01 July 2009

P2I2I2P Lending? Why Not Just Return to Our Credit Union Roots?

I really like the idea of Peer-to-Peer lending. Based on what I know of the history of credit unions, that's pretty much what we were formed to do: cooperatively save money to provide ourselves with an affordable source of credit. Member owners (peers) lend to other member owners (peers). Of course, there's an intermediary - whether that be credit union loan officers, a branch manager, or a paid/unpaid (perhaps elected) credit committee. But it's still P2P lending.

I'm told that this isn't as sexy as allowing an individual member to select an individual borrower, using a credit union as an intermediary (taking a percentage of the transaction as compensation). As an individual investor or potential borrower, I totally get that. This is precisely why I have always been a fan of the P2P models that have come to the United States in the past several years. I've just never seen them as true P2P arrangements. Instead, they are more like Peer-to-Intermediary-to-Peer lending (P2I2P).

Why do I spend any time at all pointing out this distinction? Because it indicates that this mindset is somehow different from what credit unions, by definition, already do - albeit Peers-to-Intermediary-to-Peer as opposed to Peer-to-Intermediary-to-Peer lending. Truth is, most loans in the supposed P2P landscape are Peers-to-Intermediary-to-Peer arrangements anyway. (I'd even argue that the current P2P models are really P2I2I2P arrangements, but that's another topic for another day). The mindset is exactly the same as the credit union model.

"Wait, you idiot," you're thinking, "credit union members don't get to pick an individual borrower. That's a big difference."

True. But there's nothing stopping us from doing that. In fact, early credit unions kind of did pick individual borrowers. They knew their members and used credit committees to evaluate potential borrowers' risk profiles (used to be known as the 4 C's of credit - collateral, capacity, character, and capital). It was members loaning to members - arguably even more intimately than today's P2P models. There's nothing stopping a credit union from returning to the days of credit committees comprised of members who are empowered to make lending decisions.

"That's the dumbest thing I've ever heard," you laugh...considering clicking away from this post. "What do members know about making loans? Loan decisions should be made by trained loan officers."

I agree. In fact, Desjardins himself said that there is no greater responsibility a credit union has than making smart lending decisions. Loans are investments, and there is no quicker way to bring down a financial institution than poor investments. I wonder, though, why couldn't members be the trained loan officers? Why couldn't they be taught how to make smart lending decisions and enjoy the rewards and risks of their actions?

"Uhhh...that's what the P2P models do, dummy."

I guess that's what I was suggesting last year when I proposed that credit unions allow members to form sub-credit unions:

I’ve always wanted to do that as a promotion at my credit union: “Start your own credit union.” Part P2P lending, part membership “pods,” I think it would be neat to allow users/members/etc. to form their own “virtual credit unions” housed within an existing credit union.

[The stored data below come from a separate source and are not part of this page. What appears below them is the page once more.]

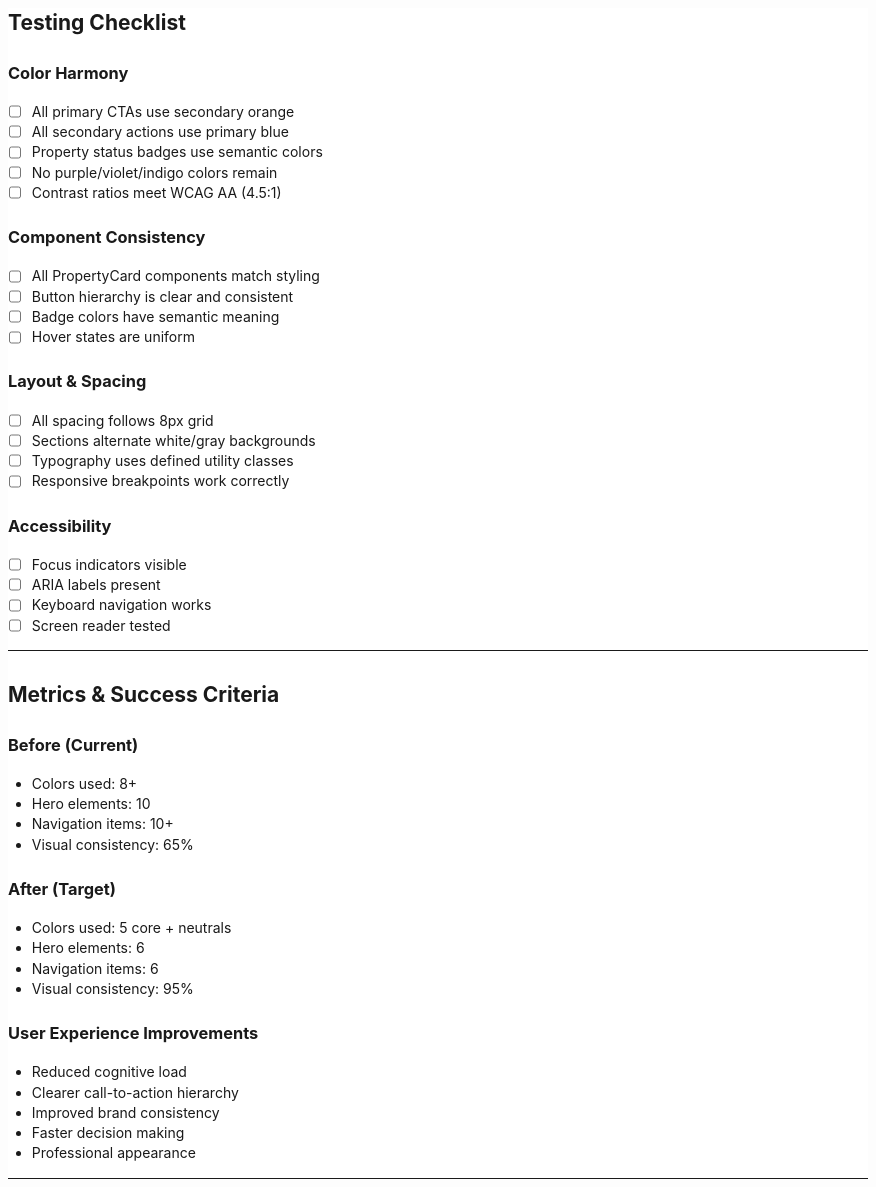 
## Testing Checklist

### Color Harmony
- [ ] All primary CTAs use secondary orange
- [ ] All secondary actions use primary blue
- [ ] Property status badges use semantic colors
- [ ] No purple/violet/indigo colors remain
- [ ] Contrast ratios meet WCAG AA (4.5:1)

### Component Consistency
- [ ] All PropertyCard components match styling
- [ ] Button hierarchy is clear and consistent
- [ ] Badge colors have semantic meaning
- [ ] Hover states are uniform

### Layout & Spacing
- [ ] All spacing follows 8px grid
- [ ] Sections alternate white/gray backgrounds
- [ ] Typography uses defined utility classes
- [ ] Responsive breakpoints work correctly

### Accessibility
- [ ] Focus indicators visible
- [ ] ARIA labels present
- [ ] Keyboard navigation works
- [ ] Screen reader tested

---

## Metrics & Success Criteria

### Before (Current)
- Colors used: 8+
- Hero elements: 10
- Navigation items: 10+
- Visual consistency: 65%

### After (Target)
- Colors used: 5 core + neutrals
- Hero elements: 6
- Navigation items: 6
- Visual consistency: 95%

### User Experience Improvements
- Reduced cognitive load
- Clearer call-to-action hierarchy
- Improved brand consistency
- Faster decision making
- Professional appearance

---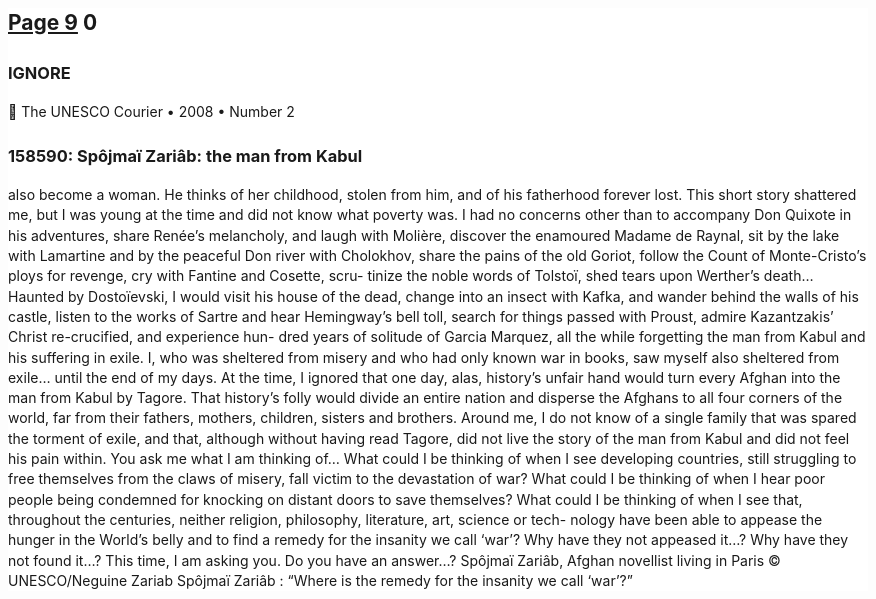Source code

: ## [Page 9](158580eng.pdf#page=9) 0

### IGNORE

 The UNESCO Courier • 2008 • Number 2


### 158590: Spôjmaï Zariâb: the man from Kabul

also become a woman. He thinks of her childhood, 
stolen from him, and of his fatherhood forever lost.
This short story shattered me, but I was young at 
the time and did not know what poverty was. I had 
no concerns other than to accompany Don Quixote in 
his adventures, share Renée’s melancholy, and laugh 
with Molière, discover the enamoured Madame de 
Raynal, sit by the lake with Lamartine and by the 
peaceful Don river with Cholokhov, share the pains of 
the old Goriot, follow the Count of Monte-Cristo’s 
ploys for revenge, cry with Fantine and Cosette, scru-
tinize the noble words of Tolstoï, shed tears upon 
Werther’s death… Haunted by Dostoïevski, I would 
visit his house of the dead, change into an insect 
with Kafka, and wander behind the walls of his castle, 
listen to the works of Sartre and hear Hemingway’s 
bell toll, search for things passed with Proust, admire 
Kazantzakis’ Christ re-crucified, and experience hun-
dred years of solitude of Garcia Marquez, all the while 
forgetting the man from Kabul and his suffering in 
exile. 
I, who was sheltered from misery and who had 
only known war in books, saw myself also sheltered 
from exile… until the end of my days. 
At the time, I ignored that one day, alas, history’s 
unfair hand would turn every Afghan into the man 
from Kabul by Tagore. That history’s folly would 
divide an entire nation and disperse the Afghans to 
all four corners of the world, far from their fathers, 
mothers, children, sisters and brothers. 
Around me, I do not know of a single family that 
was spared the torment of exile, and that, although 
without having read Tagore, did not live the story of 
the man from Kabul and did not feel his pain within.
You ask me what I am thinking of… 
What could I be thinking of when I see developing 
countries, still struggling to free themselves from 
the claws of misery, fall victim to the devastation of 
war? What could I be thinking of when I hear poor 
people being condemned for knocking on distant 
doors to save themselves? What could I be thinking 
of when I see that, throughout the centuries, neither 
religion, philosophy, literature, art, science or tech-
nology have been able to appease the hunger in the 
World’s belly and to find a remedy for the insanity we 
call ‘war’? 
Why have they not appeased it…? Why have they 
not found it…? 
This time, I am asking you. 
Do you have an answer…? 
Spôjmaï Zariâb, Afghan novellist living in Paris 
© UNESCO/Neguine Zariab
Spôjmaï Zariâb : “Where is the remedy for the insanity we call 
‘war’?”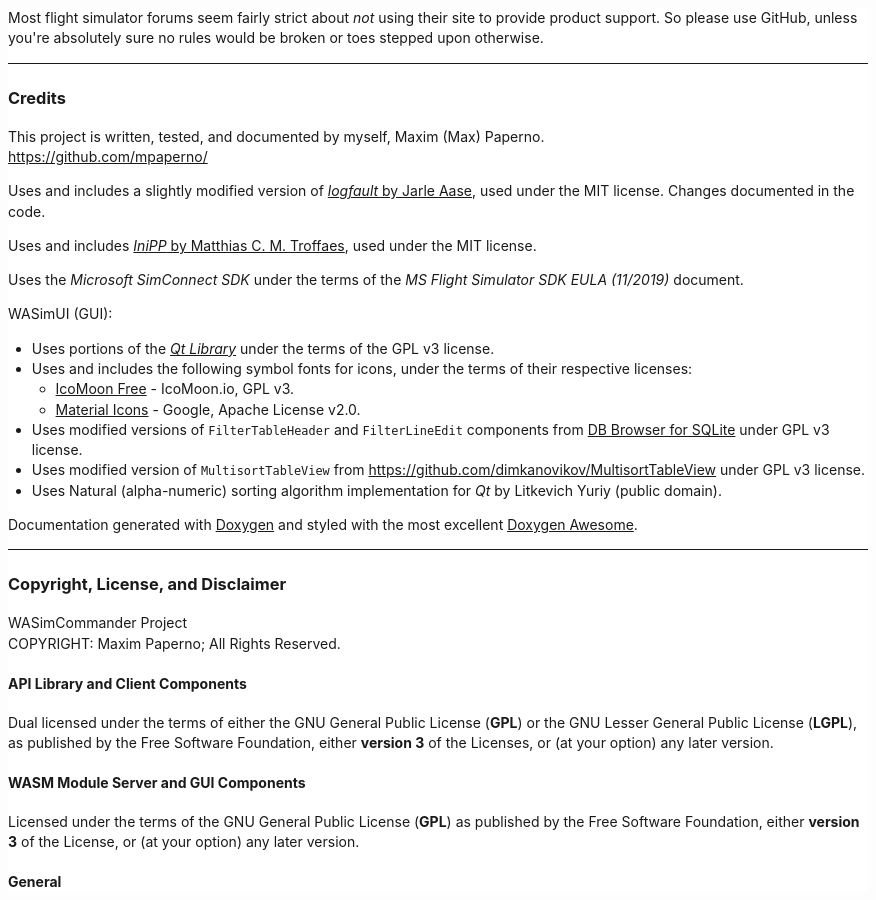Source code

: Most flight simulator forums seem fairly strict about _not_ using their site to provide product support. So please use GitHub,
unless you're absolutely sure no rules would be broken or toes stepped upon otherwise.

-------------
### Credits

This project is written, tested, and documented by myself, Maxim (Max) Paperno.<br/>
https://github.com/mpaperno/

Uses and includes a slightly modified version of [_logfault_ by Jarle Aase](https://github.com/jgaa/logfault), used under the MIT license. Changes documented in the code.

Uses and includes [_IniPP_ by Matthias C. M. Troffaes](https://github.com/mcmtroffaes/inipp), used under the MIT license.

Uses the _Microsoft SimConnect SDK_ under the terms of the _MS Flight Simulator SDK EULA (11/2019)_ document.

WASimUI (GUI):
- Uses portions of the [_Qt Library_](http://qt.io) under the terms of the GPL v3 license.
- Uses and includes the following symbol fonts for icons, under the terms of their respective licenses:
  - [IcoMoon Free](https://icomoon.io/#icons-icomoon) - IcoMoon.io, GPL v3.
  - [Material Icons](https://material.io/) - Google, Apache License v2.0.
- Uses modified versions of `FilterTableHeader` and `FilterLineEdit` components from [DB Browser for SQLite](https://github.com/sqlitebrowser/sqlitebrowser) under GPL v3 license.
- Uses modified version of `MultisortTableView` from <https://github.com/dimkanovikov/MultisortTableView> under GPL v3 license.
- Uses Natural (alpha-numeric) sorting algorithm implementation for _Qt_ by Litkevich Yuriy (public domain).


Documentation generated with [Doxygen](https://www.doxygen.nl/) and styled with the most excellent [Doxygen Awesome](https://jothepro.github.io/doxygen-awesome-css).

-------------
### Copyright, License, and Disclaimer

WASimCommander Project <br />
COPYRIGHT: Maxim Paperno; All Rights Reserved.

#### API Library and Client Components
Dual licensed under the terms of either the GNU General Public License (**GPL**)
or the GNU Lesser General Public License (**LGPL**), as published by the Free Software
Foundation, either **version 3** of the Licenses, or (at your option) any later version.

#### WASM Module Server and GUI Components
Licensed under the terms of the GNU General Public License (**GPL**) as published by
the Free Software Foundation, either **version 3** of the License, or (at your option)
any later version.

#### General
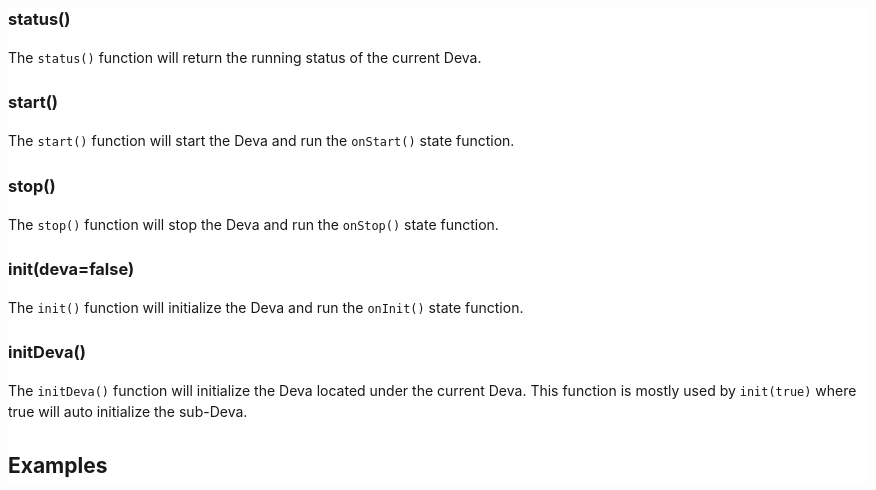
### status()
The `status()` function will return the running status of the current Deva.

### start()
The `start()` function will start the Deva and run the `onStart()` state function.

### stop()
The `stop()` function will stop the Deva and run the `onStop()` state function.

### init(deva=false)
The `init()` function will initialize the Deva and run the `onInit()` state function.

### initDeva()
The `initDeva()` function will initialize the Deva located under the current Deva. This function is mostly used by `init(true)` where true will auto initialize the sub-Deva.

## Examples
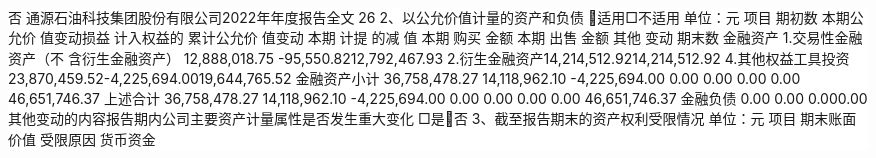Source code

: 否
通源石油科技集团股份有限公司2022年年度报告全文
26
2、以公允价值计量的资产和负债
适用□不适用
单位：元
项目
期初数
本期公允价
值变动损益
计入权益的
累计公允价
值变动
本期
计提
的减
值
本期
购买
金额
本期
出售
金额
其他
变动
期末数
金融资产
1.交易性金融资产（不
含衍生金融资产）
12,888,018.75
-95,550.8212,792,467.93
2.衍生金融资产14,214,512.9214,214,512.92
4.其他权益工具投资
23,870,459.52-4,225,694.0019,644,765.52
金融资产小计
36,758,478.27
14,118,962.10
-4,225,694.00
0.00
0.00
0.00
0.00
46,651,746.37
上述合计
36,758,478.27
14,118,962.10
-4,225,694.00
0.00
0.00
0.00
0.00
46,651,746.37
金融负债
0.00
0.00
0.000.00
其他变动的内容报告期内公司主要资产计量属性是否发生重大变化
□是否
3、截至报告期末的资产权利受限情况
单位：元
项目
期末账面价值
受限原因
货币资金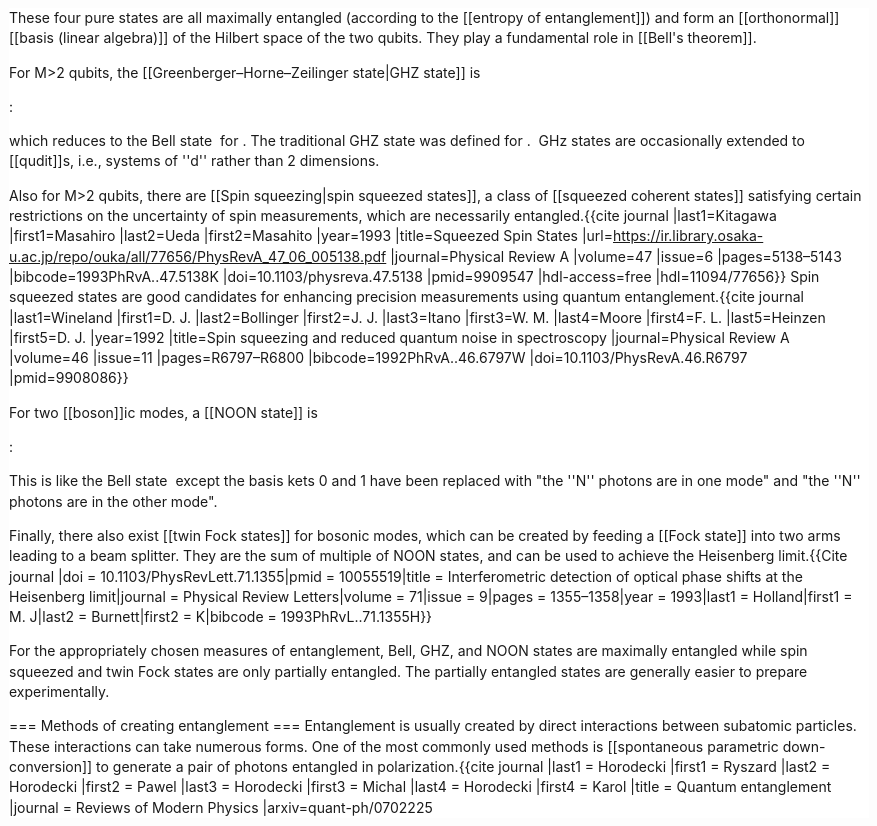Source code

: These four pure states are all maximally entangled (according to the [[entropy of entanglement]]) and form an [[orthonormal]] [[basis (linear algebra)]] of the Hilbert space of the two qubits. They play a fundamental role in [[Bell's theorem]].

For M>2 qubits, the [[Greenberger–Horne–Zeilinger state|GHZ state]] is

: <math>|\mathrm{GHZ}\rangle = \frac{|0\rangle^{\otimes M} + |1\rangle^{\otimes M}}{\sqrt{2}},</math>

which reduces to the Bell state <math>|\Phi^+\rangle</math> for <math>M=2</math>. The traditional GHZ state was defined for <math>M=3</math>. &nbsp;GHz states are occasionally extended to [[qudit]]s, i.e., systems of ''d'' rather than 2 dimensions.

Also for M>2 qubits, there are [[Spin squeezing|spin squeezed states]], a class of [[squeezed coherent states]] satisfying certain restrictions on the uncertainty of spin measurements, which are necessarily entangled.<ref>{{cite journal |last1=Kitagawa |first1=Masahiro |last2=Ueda |first2=Masahito |year=1993 |title=Squeezed Spin States |url=https://ir.library.osaka-u.ac.jp/repo/ouka/all/77656/PhysRevA_47_06_005138.pdf |journal=Physical Review A |volume=47 |issue=6 |pages=5138–5143 |bibcode=1993PhRvA..47.5138K |doi=10.1103/physreva.47.5138 |pmid=9909547 |hdl-access=free |hdl=11094/77656}}</ref> Spin squeezed states are good candidates for enhancing precision measurements using quantum entanglement.<ref>{{cite journal |last1=Wineland |first1=D. J. |last2=Bollinger |first2=J. J. |last3=Itano |first3=W. M. |last4=Moore |first4=F. L. |last5=Heinzen |first5=D. J. |year=1992 |title=Spin squeezing and reduced quantum noise in spectroscopy |journal=Physical Review A |volume=46 |issue=11 |pages=R6797–R6800 |bibcode=1992PhRvA..46.6797W |doi=10.1103/PhysRevA.46.R6797 |pmid=9908086}}</ref>

For two [[boson]]ic modes, a [[NOON state]] is

: <math>|\psi_\text{NOON} \rangle = \frac{|N \rangle_a |0\rangle_b + |{0}\rangle_a |{N}\rangle_b}{\sqrt{2}}, \, </math>

This is like the Bell state <math>|\Psi^+\rangle</math> except the basis kets 0 and 1 have been replaced with "the ''N'' photons are in one mode" and "the ''N'' photons are in the other mode".

Finally, there also exist [[twin Fock states]] for bosonic modes, which can be created by feeding a [[Fock state]] into two arms leading to a beam splitter. They are the sum of multiple of NOON states, and can be used to achieve the Heisenberg limit.<ref>{{Cite journal |doi = 10.1103/PhysRevLett.71.1355|pmid = 10055519|title = Interferometric detection of optical phase shifts at the Heisenberg limit|journal = Physical Review Letters|volume = 71|issue = 9|pages = 1355–1358|year = 1993|last1 = Holland|first1 = M. J|last2 = Burnett|first2 = K|bibcode = 1993PhRvL..71.1355H}}</ref>

For the appropriately chosen measures of entanglement, Bell, GHZ, and NOON states are maximally entangled while spin squeezed and twin Fock states are only partially entangled. The partially entangled states are generally easier to prepare experimentally.

=== Methods of creating entanglement ===
Entanglement is usually created by direct interactions between subatomic particles. These interactions can take numerous forms. One of the most commonly used methods is [[spontaneous parametric down-conversion]] to generate a pair of photons entangled in polarization.<ref name="horodecki2007">{{cite journal
 |last1 = Horodecki
 |first1 = Ryszard
 |last2 = Horodecki
 |first2 = Pawel
 |last3 = Horodecki
 |first3 = Michal
 |last4 = Horodecki
 |first4 = Karol
 |title = Quantum entanglement
 |journal = Reviews of Modern Physics
 |arxiv=quant-ph/0702225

Here’s how it would work. Joe Blow and his softball team want to create “Raging Rhino Credit Union.” They pool their money together (say, $10,000) and deposit it into ABC Credit Union under the name “Raging Rhino Credit Union” (RRCU). ABC facilitates transactions, prints statements, etc. in exchange for a monthly fee based on assets within the RRCU (say, two basis points annually, charged on a monthly basis). Collections and other CU functions can be charged at separate rates.


RRCU as a sub-credit union with its own board can set deposit types/rates and loan types/rates in any way they see fit as long as they have the assets to support their decisions. This way, a parent credit union could contain hundreds of “pod” CU’s operating semi-autonomously. Their own websites. Their own marketing. Their own corner of the cooperative universe.


My point is simply that we aren't embracing the principles that originally attracted members to credit unions. The fact that many people don't see credit unions already as P2P lenders highlights this point. That's exactly what we are (should be). It doesn't matter if you decide that a Kiva, Prosper, LendingClub, etc. model is right for your credit union/members, my crazy idea about virtual credit unions may work, or that business as usual satisfies the public that you are a P2P lender. We must make sure that that's what we are seen as: financial institutions that empower members, through democratic control and cooperation, to help each other save and borrow more affordably. It's mutual self-help: precisely what we should have been promoting all along.